Le sujet est cependant l'inflation structurelle. Dans une phase de rebond et de normalisation de la demande, elle ne semble pas avoir un gros potentiel. En témoignent les anticipations du consensus pour 2022 : 2,2 % aux États-Unis (ce qui entrerait dans les objectifs de la Réserve Fédérale), 1,3% dans la zone euro.
Pour autant, au-delà de l'argent ou de l'or, c'est l'ensemble des métaux ferreux et non ferreux, des terres rares, des produits agricoles et des matières premières énergétiques qui a monté et tiennent des cours en nette hausse. Un premier facteur de soutien est l'effet « classe d'actif » et la recherche de placements alternatifs dans un environnement de liquidités surabondantes.

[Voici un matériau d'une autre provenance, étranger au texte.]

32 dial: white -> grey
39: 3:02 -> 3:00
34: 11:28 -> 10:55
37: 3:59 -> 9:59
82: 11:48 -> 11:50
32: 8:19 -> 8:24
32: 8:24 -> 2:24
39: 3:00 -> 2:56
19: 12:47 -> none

Mais cet effet – celui du Bitcoin - n'est pas le seul. Le cycle économique de rebond décalé ou retardé, mais pas remis en cause joue sur les anticipations. Les poussées de prix de court terme sont prolongées par les marchés en raison de sous-investissements de production qui se sont amplifiés avec l'épidémie.
Les matières premières, et en premier lieu le pétrole, ont toutes les raisons de rester sur la pente haussière des cours dans une conjoncture économique de progression des industries manufacturières et de reprise de la mobilité.

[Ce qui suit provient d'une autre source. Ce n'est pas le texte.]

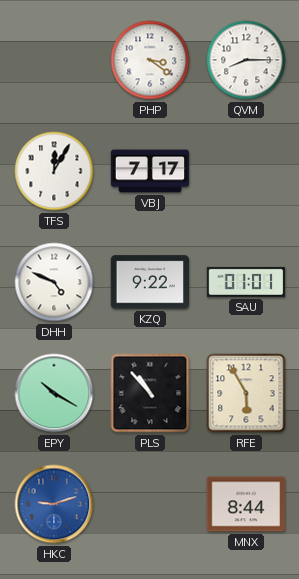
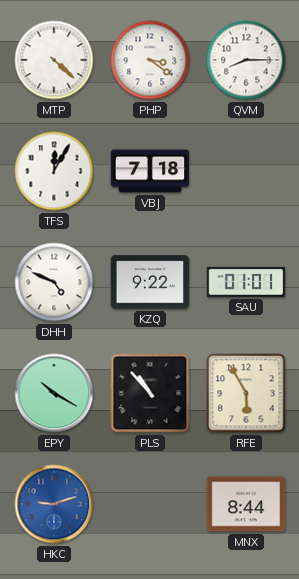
MTP: none -> 4:22
VBJ: 7:17 -> 7:18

Les investisseurs ont déjà pris la mesure de ce changement de donne sur ces marchés particuliers, en dehors même d'une inflation des biens de consommation ou des salaires. Au 4ème trimestre 2020, la meilleure performance des actions est revenue au secteur de l'énergie (+28,7 % au niveau du MSCI Monde) et celui des matériaux (+ 16 %) entre dans le quinté. C'est mieux que les technologiques (+ 13 % au niveau Monde) qui, il est vrai, avaient pris de l'avance aux trois premiers trimestres.
Le pari n'est pas – ou n'est pas encore- celui de la reflation. On notera même que les points morts d'inflation sur les marchés financiers sont plus élevés pour les deux ans qui viennent que ceux à 10 ans. Cette situation atypique montre bien l'attente de dérive des prix focalisée sur les matières premières.
La conjoncture est là en tout état de cause et, derrière le pétrole, peut-être un peu paradoxalement dans une conjoncture d'investissements climatiques, les métaux, et les matériaux vont bénéficier d'un environnement favorable. Ils vont profiter de la demande chinoise, d'une reprise mondiale cyclique, des programmes publics d'investissement ou d'aide à l’investissement, du dollar faible. Et comme pour les matières premières agricoles, de goulots d'étranglement favorables aux prix.
Derrière le symbole de l'argent métal, c'est l'ensemble des matières premières comme classe d'actif ou secteurs d'investissement qui semble avoir seulement commencé son « rerating ».